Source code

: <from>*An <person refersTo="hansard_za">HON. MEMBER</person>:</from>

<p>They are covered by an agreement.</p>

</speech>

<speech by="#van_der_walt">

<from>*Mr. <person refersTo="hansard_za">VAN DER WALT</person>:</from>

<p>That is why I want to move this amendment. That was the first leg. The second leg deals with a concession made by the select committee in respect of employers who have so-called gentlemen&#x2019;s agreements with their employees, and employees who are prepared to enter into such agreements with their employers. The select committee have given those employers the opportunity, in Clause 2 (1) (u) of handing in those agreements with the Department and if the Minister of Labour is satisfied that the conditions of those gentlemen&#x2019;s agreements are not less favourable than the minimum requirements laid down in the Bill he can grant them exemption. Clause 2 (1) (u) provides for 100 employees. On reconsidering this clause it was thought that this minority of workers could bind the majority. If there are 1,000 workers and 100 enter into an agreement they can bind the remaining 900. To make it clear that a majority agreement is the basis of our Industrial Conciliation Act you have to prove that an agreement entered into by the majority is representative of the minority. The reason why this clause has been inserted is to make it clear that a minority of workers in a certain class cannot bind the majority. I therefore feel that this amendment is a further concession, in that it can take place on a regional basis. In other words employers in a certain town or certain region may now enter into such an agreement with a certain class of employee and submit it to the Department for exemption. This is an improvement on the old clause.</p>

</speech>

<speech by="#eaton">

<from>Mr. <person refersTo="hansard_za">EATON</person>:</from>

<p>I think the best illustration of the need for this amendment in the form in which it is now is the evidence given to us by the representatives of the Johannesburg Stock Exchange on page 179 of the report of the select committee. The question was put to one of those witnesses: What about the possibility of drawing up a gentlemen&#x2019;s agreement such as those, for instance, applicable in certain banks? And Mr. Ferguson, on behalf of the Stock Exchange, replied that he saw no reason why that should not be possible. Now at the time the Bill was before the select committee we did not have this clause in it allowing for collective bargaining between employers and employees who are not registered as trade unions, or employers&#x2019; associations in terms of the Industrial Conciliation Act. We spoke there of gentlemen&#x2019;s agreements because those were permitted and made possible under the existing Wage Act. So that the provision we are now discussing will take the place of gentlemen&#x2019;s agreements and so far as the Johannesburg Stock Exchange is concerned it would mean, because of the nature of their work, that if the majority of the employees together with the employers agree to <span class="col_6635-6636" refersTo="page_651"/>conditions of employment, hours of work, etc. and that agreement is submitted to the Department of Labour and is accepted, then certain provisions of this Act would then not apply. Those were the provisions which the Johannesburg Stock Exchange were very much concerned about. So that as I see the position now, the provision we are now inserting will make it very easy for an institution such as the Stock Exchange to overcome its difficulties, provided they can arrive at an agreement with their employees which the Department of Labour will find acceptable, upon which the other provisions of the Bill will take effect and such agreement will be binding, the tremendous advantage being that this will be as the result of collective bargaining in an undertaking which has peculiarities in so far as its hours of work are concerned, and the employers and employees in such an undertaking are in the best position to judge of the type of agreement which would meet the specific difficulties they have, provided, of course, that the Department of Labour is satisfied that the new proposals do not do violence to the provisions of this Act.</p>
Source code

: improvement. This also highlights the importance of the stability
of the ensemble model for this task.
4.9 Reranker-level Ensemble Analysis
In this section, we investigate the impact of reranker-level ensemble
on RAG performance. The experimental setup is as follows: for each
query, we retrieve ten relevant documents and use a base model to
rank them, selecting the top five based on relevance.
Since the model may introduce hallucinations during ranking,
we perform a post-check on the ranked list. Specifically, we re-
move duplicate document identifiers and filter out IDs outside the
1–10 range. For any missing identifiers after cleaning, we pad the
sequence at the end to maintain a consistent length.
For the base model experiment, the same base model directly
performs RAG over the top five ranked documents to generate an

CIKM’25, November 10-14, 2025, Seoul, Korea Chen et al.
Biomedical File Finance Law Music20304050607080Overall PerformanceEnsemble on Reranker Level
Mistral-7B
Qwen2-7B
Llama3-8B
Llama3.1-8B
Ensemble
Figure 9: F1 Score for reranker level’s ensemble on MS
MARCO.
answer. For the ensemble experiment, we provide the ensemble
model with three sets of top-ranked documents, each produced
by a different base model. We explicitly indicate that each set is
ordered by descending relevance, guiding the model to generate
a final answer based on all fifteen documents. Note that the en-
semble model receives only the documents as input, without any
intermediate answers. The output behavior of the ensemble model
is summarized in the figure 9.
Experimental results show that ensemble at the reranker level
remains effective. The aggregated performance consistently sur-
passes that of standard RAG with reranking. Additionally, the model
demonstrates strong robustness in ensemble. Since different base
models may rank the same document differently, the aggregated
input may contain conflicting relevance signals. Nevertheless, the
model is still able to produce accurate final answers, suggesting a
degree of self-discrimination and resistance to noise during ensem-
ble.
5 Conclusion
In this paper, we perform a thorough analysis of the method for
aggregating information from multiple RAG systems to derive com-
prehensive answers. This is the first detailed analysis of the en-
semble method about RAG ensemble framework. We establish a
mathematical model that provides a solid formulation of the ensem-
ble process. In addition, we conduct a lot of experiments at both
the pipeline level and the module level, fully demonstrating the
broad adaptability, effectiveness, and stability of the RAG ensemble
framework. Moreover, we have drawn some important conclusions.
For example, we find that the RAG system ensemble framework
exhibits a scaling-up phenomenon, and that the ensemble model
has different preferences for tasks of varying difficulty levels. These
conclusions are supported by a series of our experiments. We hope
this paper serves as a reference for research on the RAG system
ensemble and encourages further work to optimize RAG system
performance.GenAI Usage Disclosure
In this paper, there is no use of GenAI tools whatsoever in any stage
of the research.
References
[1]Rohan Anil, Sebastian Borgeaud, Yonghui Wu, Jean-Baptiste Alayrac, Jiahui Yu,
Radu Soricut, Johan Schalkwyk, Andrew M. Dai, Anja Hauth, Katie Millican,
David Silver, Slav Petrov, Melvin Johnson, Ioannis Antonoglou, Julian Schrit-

» AIM OF THE EXERCISE
Your answer must consist only of the lines from the one with "model is still" through the final line of the entries, each retyped exactly.

» OUTPUT FOR THIS EXERCISE
model is still able to produce accurate final answers, suggesting a
degree of self-discrimination and resistance to noise during ensem-
ble.
5 Conclusion
In this paper, we perform a thorough analysis of the method for
aggregating information from multiple RAG systems to derive com-
prehensive answers. This is the first detailed analysis of the en-
semble method about RAG ensemble framework. We establish a
mathematical model that provides a solid formulation of the ensem-
ble process. In addition, we conduct a lot of experiments at both
the pipeline level and the module level, fully demonstrating the
broad adaptability, effectiveness, and stability of the RAG ensemble
framework. Moreover, we have drawn some important conclusions.
For example, we find that the RAG system ensemble framework
exhibits a scaling-up phenomenon, and that the ensemble model
has different preferences for tasks of varying difficulty levels. These
conclusions are supported by a series of our experiments. We hope
this paper serves as a reference for research on the RAG system
ensemble and encourages further work to optimize RAG system
performance.GenAI Usage Disclosure
In this paper, there is no use of GenAI tools whatsoever in any stage
of the research.
References
[1]Rohan Anil, Sebastian Borgeaud, Yonghui Wu, Jean-Baptiste Alayrac, Jiahui Yu,
Radu Soricut, Johan Schalkwyk, Andrew M. Dai, Anja Hauth, Katie Millican,
David Silver, Slav Petrov, Melvin Johnson, Ioannis Antonoglou, Julian Schrit-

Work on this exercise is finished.